Well, a lot. Still, even lesbians, desperate for any hint of their sexual choices on-screen, seemed happy with the film, which got excellent reviews in gay publications. So with non-lesbian lesbians as box-office gold, Hollywood moved back to that longtime favorite, the homicidal dyke. Unlike the chaste women in "Fried Green Tomatoes," those babes in "Basic Instinct" liked sex so much they killed for it. And, best of all, you learn from it that lesbians don't wear any underwear! The movie has done $300 million worldwide so far with the help of its racy lesbian titillation and that age-old idea that lesbians hate men. The reality -- that most lesbians do not and are simply women who love women -- seldom gets expressed.

It could have in the recent, well-meaning "Three of Hearts." In the film, a lesbian hires a male prostitute to get back her girlfriend. The scheme: He'll break her heart and send her scurrying back into a woman's nurturing arms. With its glamorous leading man and two women intertwined on the movie poster, the tag line reads: "Just your average Girl meets Girl. Girl loses Girl. Girl hires Boy to get Girl back story. With a twist." The twist? Despite the lesbian marketing come-on, it's your traditional love story, as the boy toy (William Baldwin) and girlfriend fall in love. And so what audiences will walk away with is something that they have heard since the dawn of time: All a lesbian really needs is a good man.

That stereotype has been changing in other artistic mediums where lesbians are enjoying more complex portrayals. While it has had its share of whoppers, television is probably the furthest along with intelligent depictions, from the sexy and sharp-witted C.J. on "L.A. Law" to well-adjusted Nancy on the top-rated "Roseanne." Shows from "Designing Women" to "Picket Fences" deal with the issues head on, treating lesbians as they would other characters.

Still, it didn't take long for "L.A. Law" and "Roseanne" to cave. Both the lesbian characters on those shows found men to snuggle up with. And despite today's multitude of offerings, there is still no ongoing and relatively well-adjusted lesbian character on any regular TV program.
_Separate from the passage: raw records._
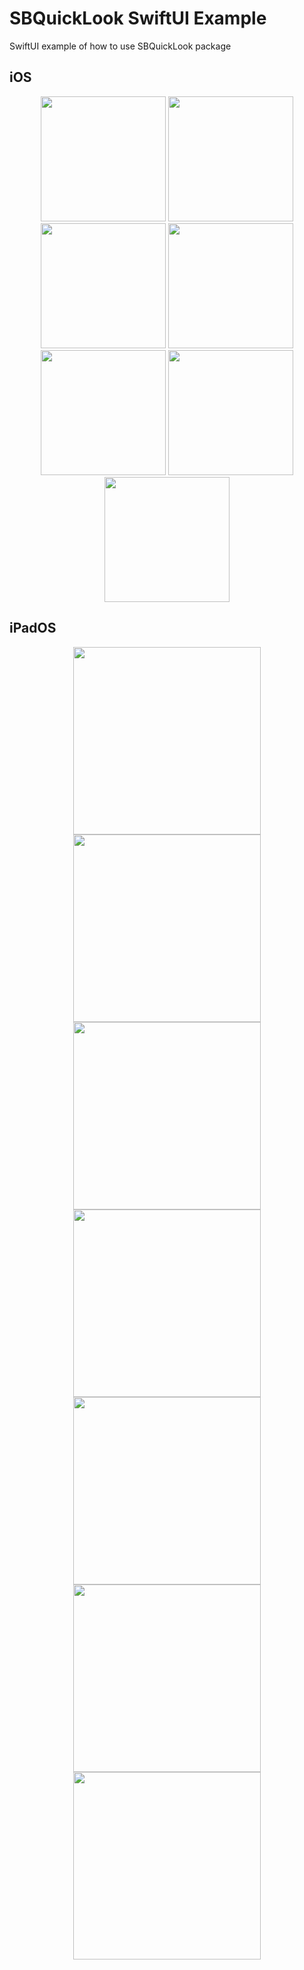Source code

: # SBQuickLook SwiftUI Example

SwiftUI example of how to use SBQuickLook package

## iOS

<p align="middle">
  <img src="Screenshots/SBQuickLook_Example_01.png" width="200" />
  <img src="Screenshots/SBQuickLook_Example_02.png" width="200" />
  <img src="Screenshots/SBQuickLook_Example_03.png" width="200" />
  <img src="Screenshots/SBQuickLook_Example_04.png" width="200" />
  <img src="Screenshots/SBQuickLook_Example_05.png" width="200" />
  <img src="Screenshots/SBQuickLook_Example_06.png" width="200" />
  <img src="Screenshots/SBQuickLook_Example_07.png" width="200" />
</p>

## iPadOS

<p align="middle">
  <img src="Screenshots/SBQuickLook_Example_iPad_01.png" width="300" />
  <img src="Screenshots/SBQuickLook_Example_iPad_02.png" width="300" />
  <img src="Screenshots/SBQuickLook_Example_iPad_03.png" width="300" />
  <img src="Screenshots/SBQuickLook_Example_iPad_04.png" width="300" />
  <img src="Screenshots/SBQuickLook_Example_iPad_05.png" width="300" />
  <img src="Screenshots/SBQuickLook_Example_iPad_06.png" width="300" />
  <img src="Screenshots/SBQuickLook_Example_iPad_07.png" width="300" />
</p>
That status has improved somewhat for gay men since the days when they were mostly used as swishy comic relief or villains. But for lesbians, the stereotypes continue unabated, even in this new batch of attention. The k.d. lang-Cindy Crawford pictures may be celebrated as pro-lesbian but they are not much more than basic male-fantasy number 101. That is, guys, if you can't have Cindy Crawford seductively shaving your face with a straight-edged razor, then watching her doing it to another woman is pretty hot.
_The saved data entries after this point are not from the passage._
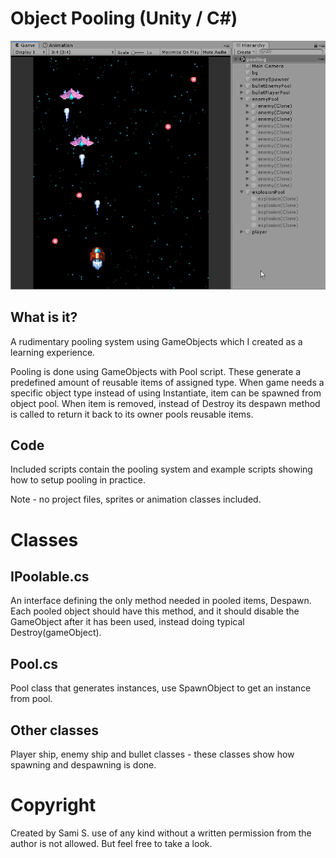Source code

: # Object Pooling (Unity / C#)

![Object Pooling Image](/doc/object_pooling.gif)

## What is it?

A rudimentary pooling system using GameObjects which I created as a learning experience. 

Pooling is done using GameObjects with Pool script. These generate a predefined amount of reusable items of assigned type. When game needs a specific object type instead of using Instantiate, item can be spawned from object pool. When item is removed, instead of Destroy its despawn method is called to return it back to its owner pools reusable items.

## Code

Included scripts contain the pooling system and example scripts showing how to setup pooling in practice.

Note - no project files, sprites or animation classes included.

# Classes

## IPoolable.cs
An interface defining the only method needed in pooled items, Despawn. Each pooled object should have this method, and it should disable the GameObject after it has been used, instead doing typical Destroy(gameObject).

## Pool.cs
Pool class that generates instances, use SpawnObject to get an instance from pool.

## Other classes
Player ship, enemy ship and bullet classes - these classes show how spawning and despawning is done.

# Copyright
Created by Sami S. use of any kind without a written permission from the author is not allowed. But feel free to take a look.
New York magazine's "Lesbian Chic" seems to put lesbians on the same what's-in level as the latest tapas bar or place to have your skin peeled. Newsweek's article even had definitions for lesbian chestnuts like "butch" and "femme" that have no currency in lesbian society today. In short, the pop culture attention to lesbians smacks of zoo-going -- an outing to view the latest kind of exotic animal on display.
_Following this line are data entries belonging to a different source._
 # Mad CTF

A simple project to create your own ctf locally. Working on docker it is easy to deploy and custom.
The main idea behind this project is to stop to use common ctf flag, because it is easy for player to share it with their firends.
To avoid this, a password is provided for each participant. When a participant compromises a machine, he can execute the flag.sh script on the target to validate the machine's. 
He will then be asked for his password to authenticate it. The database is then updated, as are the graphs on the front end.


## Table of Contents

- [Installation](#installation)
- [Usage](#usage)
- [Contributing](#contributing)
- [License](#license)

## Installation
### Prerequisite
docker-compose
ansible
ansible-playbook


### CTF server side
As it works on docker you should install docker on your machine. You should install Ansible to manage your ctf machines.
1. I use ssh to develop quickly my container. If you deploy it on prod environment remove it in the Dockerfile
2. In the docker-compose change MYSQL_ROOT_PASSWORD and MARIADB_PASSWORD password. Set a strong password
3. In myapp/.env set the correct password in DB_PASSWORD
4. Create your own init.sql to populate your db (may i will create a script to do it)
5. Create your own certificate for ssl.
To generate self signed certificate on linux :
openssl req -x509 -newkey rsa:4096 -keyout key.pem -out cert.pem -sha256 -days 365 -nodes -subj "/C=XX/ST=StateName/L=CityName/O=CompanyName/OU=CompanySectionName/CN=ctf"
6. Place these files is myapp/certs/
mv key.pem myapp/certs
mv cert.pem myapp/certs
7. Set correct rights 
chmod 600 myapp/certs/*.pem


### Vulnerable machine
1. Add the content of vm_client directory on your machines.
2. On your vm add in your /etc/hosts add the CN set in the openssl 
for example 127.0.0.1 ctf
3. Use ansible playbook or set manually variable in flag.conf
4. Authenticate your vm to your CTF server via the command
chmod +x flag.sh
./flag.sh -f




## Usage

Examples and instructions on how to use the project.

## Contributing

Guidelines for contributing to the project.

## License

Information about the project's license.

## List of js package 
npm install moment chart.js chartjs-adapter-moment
Even Cindy Crawford seems to have had second thoughts on a recent talk show, minimizing the Vanity Fair pictures. The pictures, she said, are "this week's sensation. Last week they were all talking about Julia Roberts' wedding, now it's this cover. Next week it'll be something else."

Yes, something else, as it always happens. But even with the welcome warmth of the spotlight, lesbians shouldn't allow anyone to exploit them for their trendiness. If they do, they will inevitably be left behind on the fringes of cultural acceptance with new and damaging stereotypes to counter. More than a decade ago in her poem, "The Images," Adrienne Rich warned as much. "Two women sleeping together," she wrote, "have more than their sleep to defend."

Kara Swisher is a Washington Post reporter.